Israel has said it is striking Iran-backed Hezbollah, which has vowed to continue attacks against Israel over the war in Gaza. Delivering his first speech on Wednesday, new Hezbollah chief Naim Qassem, who replaced Hassan Nasrallah after he was killed in an Israeli air strike in September, said the group will continue its “war plan”.
Pledging to follow his predecessor’s agenda “in all aspects”, Mr Qassem hinted at further attacks against Israeli Prime Minister Benjamin Netanyahu, whose private residence was attacked by a drone earlier this month.
“The enemy must know that its bombing of our villages and cities will not make us retreat, and the resistance is strong and was able to deliver a drone to Netanyahu’s room,” he said. “Netanyahu survived this time, but perhaps his time has not yet come,” he added, saying the group “will not beg” for a ceasefire.
While Israel has regularly struck Lebanon since cross-border hostilities began on October 8 last year, it intensified attacks last month, launching a campaign of air strikes that have displaced more than a million people, sent hundreds of thousands fleeing into Syria, and destroyed villages. It launched a subsequent ground invasion on October 1.
As Israeli strikes continue, the US has stepped up efforts to obtain a ceasefire.

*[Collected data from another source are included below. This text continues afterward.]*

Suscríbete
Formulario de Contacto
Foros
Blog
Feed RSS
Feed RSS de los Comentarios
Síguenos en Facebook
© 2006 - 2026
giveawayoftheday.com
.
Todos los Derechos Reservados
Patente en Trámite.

Lebanese Prime Minister Najib Mikati expressed optimism about a ceasefire in “the coming hours or days”.
Israeli public broadcaster Kan published a document it claimed was a leaked proposal written by Washington, which would see Hezbollah withdrawing to the north of the Litani River and Israel removing its troops from Lebanon. Israel wants a strengthened version of the UNSC Resolution 1701 from 2006, which ended the last war, but was never fully implemented.
However Nabih Berri, the Speaker of Lebanon’s parliament who is an ally of Hezbollah, has said that there must be no change to the wording of UNSCR 1701.